Зеваки одобрительно загудели. Лицо Данилы Петровича напряглось и побагровело. Видно, вопрос мужчины пришелся на самое больное место его души. Но возразить или ответить он не успел.

— А тех, кто без сознания, немцы в плен не брали, — небрежно заметил Леня-Боровок. — Тех, кто без сознания, они пристреливали.

Данила Петрович, казалось, протрезвел.

— Так вы что же? Хотели бы, чтоб и меня? — обратился он к Лене и затем перевел взгляд на зевак: — Да вы что, братцы?..
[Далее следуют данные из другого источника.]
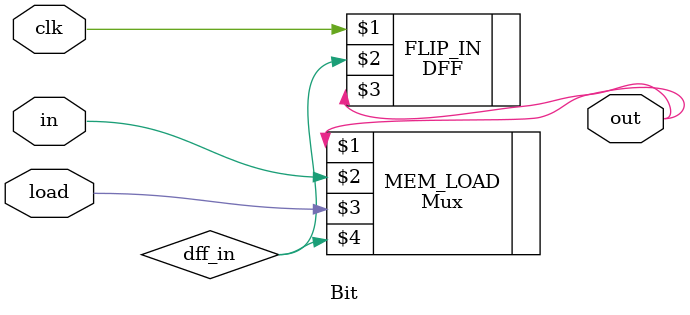
<source format=v>
/**
 * 1-bit register:
 * If load[t] == 1 then out[t+1] = in[t]
 *    else out does not change (out[t+1] = out[t])
 */

`default_nettype none
module Bit(
	input clk,
	input in,
	input load,
	output out
);

	wire dff_out;
	wire dff_in;

	DFF FLIP_IN(
		clk,
		dff_in,
		out
	);

	Mux MEM_LOAD(
		out,
		in,
		load,
		dff_in
	);

endmodule

</source>
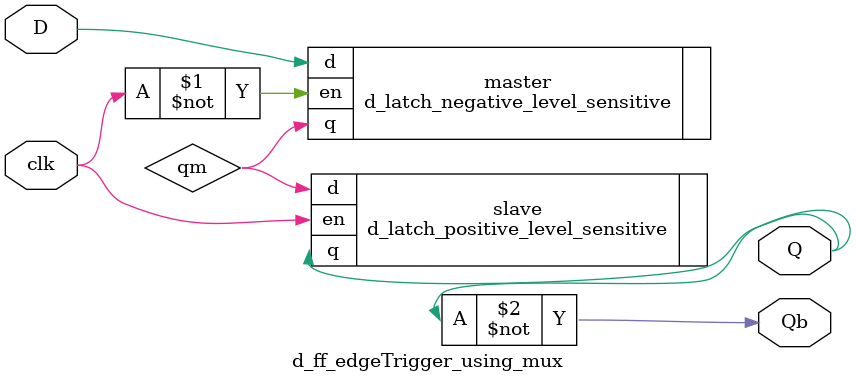
<source format=v>
module d_ff_edgeTrigger_using_mux(D,clk,Q,Qb);
  input D,clk;
  output Q,Qb;
  wire qm;
  d_latch_negative_level_sensitive master(.d(D),.en(~clk),.q(qm));
  d_latch_positive_level_sensitive slave(.d(qm),.en(clk),.q(Q));
  assign Qb = ~Q;
endmodule

</source>
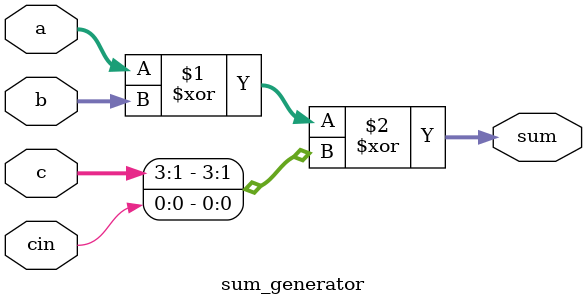
<source format=v>
module CLA_4bit(a, b, cin, sum);

    input [3:0] a, b;
    input cin;
    output [3:0] sum;
    
    wire [3:0] g, p;
	wire [3:1] c;

    //generate g & p
    gp_generator gp_generator1(a[3:0], b[3:0], g[3:0], p[3:0]); 
    
    //generate all carrys 
    carry_generator carry_generator_c0(g[3:0], p[3:0], cin, c[3:1]);

    //generate sum
    sum_generator generate_sum(a[3:0], b[3:0], cin,c[3:1], sum[3:0]);    

endmodule

module gp_generator(a, b, g, p);

    input [3:0] a, b;
    output [3:0] g, p;
    
    assign g = a & b;   // g = a x b
    assign p = a | b;   // p = a + b

endmodule

module carry_generator(g, p, cin, c);

    input [3:0] g, p;
    input cin;
    output [3:1] c;

    //create carries
    assign c[1] = g[0] | (p[0] & cin);
    assign c[2] = g[1] | (p[1] & g[0]) | (p[1] & p[0] & cin);
    assign c[3] = g[2] | (p[2] & g[1]) | (p[2] & p[1] & g[0]) | (p[2] & p[1] & p[0] & cin);
	
endmodule

module sum_generator(a, b, cin, c, sum);

    input [3:0] a, b;
    input cin;
	input [3:1] c;
    output [3:0] sum;

    assign sum = a ^ b ^ {c, cin};

endmodule

</source>
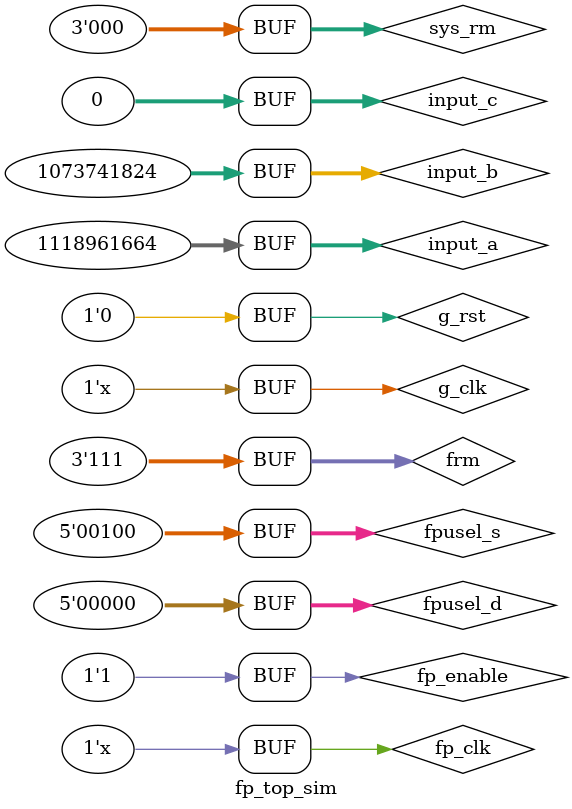
<source format=sv>
`timescale 1ns / 1ps


module fp_top_sim();
  logic [31:0] input_a;
  logic [31:0] input_b;
  logic [31:0] input_c;
  logic [2:0]   sys_rm,frm;
  logic [4:0]  fpusel_s,fpusel_d;
  logic fp_enable,g_clk,fp_clk,g_rst; //global clock, floating point logic unit clock, global reset 
  logic [31:0] res;    
  logic stall;     //flag for stall the pipeline

  FPU   a1(input_a,input_b,input_c,frm,sys_rm,fpusel_s,fpusel_d,fp_enable,g_clk,fp_clk,g_rst,res,stall);
   
    always begin
        #5 g_clk = !g_clk;  
        #5 fp_clk = !fp_clk;
      end
		
    initial begin
            fp_enable = 1;
            frm = 3'b111;
            sys_rm = 3'b000;
            g_clk = 0;
            fp_clk = 0;
            g_rst = 1;
            
            #15;

            fpusel_s <= 0;
            fpusel_d <= 0;
            //Addition Testing
            //2 + 1.5
            input_a = 32'h40000000;
            input_b = 32'h3fc00000;
	    input_c = 32'h00000000;
            sys_rm = 3'b000;
	    #50
	    g_rst = 0;
            
            
            
            #500;
            
            //7.46 + 1.5
            input_a = 32'h40eeb852;
            input_b = 32'h3fc00000;
            #500;
            
            //2 + 3.25
            input_a = 32'h40000000;
            input_b = 32'h40500000;
            #500;
            
            //Modified adder for subtraction
            fpusel_s <= 1;
            //2 - 1.5
            input_a = 32'h40000000;
            input_b = 32'h3fc00000;
            #500;
            
            //7.46 - 1.5
            input_a = 32'h40eeb852;
            input_b = 32'h3fc00000;
            #500;
            
            //2 - 3.25
            input_a = 32'h40000000;
            input_b = 32'h40500000;
            #500;
            fpusel_s <= 2;
            // 2.2*4.4
            input_a = 32'h408ccccd;
            //set input b
            input_b = 32'h400ccccd;
            
            //wait
            #500;    
                                  
            //3.5*-3
            //set input a
            input_a = 32'h40600000;
            //set input b
            input_b = 32'hc0000000;
      
            //wait
            #250;
            fpusel_s <= 8;
            #500;
            //set input a
            input_a = 32'h408ccccd;
            //set input b
            input_b = 32'h400ccccd;
            //set both stable
            #500;
            
            input_b = 32'h40000000;
            input_a = 32'h40a9999a;
            
            #500;
            
            input_a = 32'h40000000;
            input_b = 32'h40a9999a;
            
            #500;
            
            input_a = 32'h40000000;
            input_b = 32'h40200000;
            #500;
                        
            input_a = 32'h40000000;
            input_b = 32'h40000000;
            #500;
            
            input_a = 32'h42b20000;
            input_b = 32'h40000000;
            fpusel_s <= 4;
            #500;
      end
   
   
endmodule
</source>
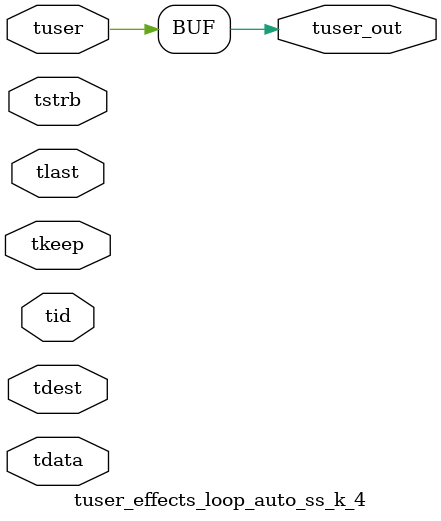
<source format=v>


`timescale 1ps/1ps

module tuser_effects_loop_auto_ss_k_4 #
(
parameter C_S_AXIS_TUSER_WIDTH = 1,
parameter C_S_AXIS_TDATA_WIDTH = 32,
parameter C_S_AXIS_TID_WIDTH   = 0,
parameter C_S_AXIS_TDEST_WIDTH = 0,
parameter C_M_AXIS_TUSER_WIDTH = 1
)
(
input  [(C_S_AXIS_TUSER_WIDTH == 0 ? 1 : C_S_AXIS_TUSER_WIDTH)-1:0     ] tuser,
input  [(C_S_AXIS_TDATA_WIDTH == 0 ? 1 : C_S_AXIS_TDATA_WIDTH)-1:0     ] tdata,
input  [(C_S_AXIS_TID_WIDTH   == 0 ? 1 : C_S_AXIS_TID_WIDTH)-1:0       ] tid,
input  [(C_S_AXIS_TDEST_WIDTH == 0 ? 1 : C_S_AXIS_TDEST_WIDTH)-1:0     ] tdest,
input  [(C_S_AXIS_TDATA_WIDTH/8)-1:0 ] tkeep,
input  [(C_S_AXIS_TDATA_WIDTH/8)-1:0 ] tstrb,
input                                                                    tlast,
output [C_M_AXIS_TUSER_WIDTH-1:0] tuser_out
);

assign tuser_out = {tuser[15:0]};

endmodule


</source>
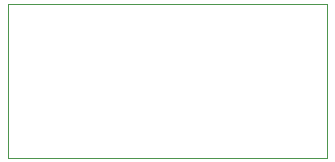
<source format=gbr>
G04 #@! TF.GenerationSoftware,KiCad,Pcbnew,(5.1.5-0-10_14)*
G04 #@! TF.CreationDate,2020-09-24T10:17:21-04:00*
G04 #@! TF.ProjectId,ESLO_RB,45534c4f-5f52-4422-9e6b-696361645f70,rev?*
G04 #@! TF.SameCoordinates,Original*
G04 #@! TF.FileFunction,Profile,NP*
%FSLAX46Y46*%
G04 Gerber Fmt 4.6, Leading zero omitted, Abs format (unit mm)*
G04 Created by KiCad (PCBNEW (5.1.5-0-10_14)) date 2020-09-24 10:17:21*
%MOMM*%
%LPD*%
G04 APERTURE LIST*
%ADD10C,0.050000*%
G04 APERTURE END LIST*
D10*
X124500000Y-102700000D02*
X124500000Y-89700000D01*
X151500000Y-102700000D02*
X124500000Y-102700000D01*
X151500000Y-89700000D02*
X151500000Y-102700000D01*
X124500000Y-89700000D02*
X151500000Y-89700000D01*
M02*

</source>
«Братцы» отчужденно помалкивали, выжидая, что последует дальше.

— Наплел небось? — усмехнулся мужик с кошелкой.

— Напле-ел? — возмутился Данила Петрович и стал торопливо, но бестолково расстегивать пальто, чтобы, сняв его, задрать рубаху и показать изуродованную осколками, как он бормотал, поясницу. — Я докажу-у!.. Я докажу вам!..

— Ничего ты мне не докажешь! — осерчал мужчина и так тряхнул кошелкой, что куриная головка закачалась, как маятник. — Плевал я на твои доказательства. Ты вот пить брось — тогда и докажешь…

Он и в самом деле плюнул и деловито понес свою кошелку дальше. Данила Петрович проводил его задумчивым, печальным взглядом, и на лице его стало проступать нормальное, почти трезвое выражение. Сосредоточенно и отстранение нахмурившись, он начал осторожно спускаться со ступеньки на ступеньку. Шарик, радостно вильнув хвостом, последовал за ним.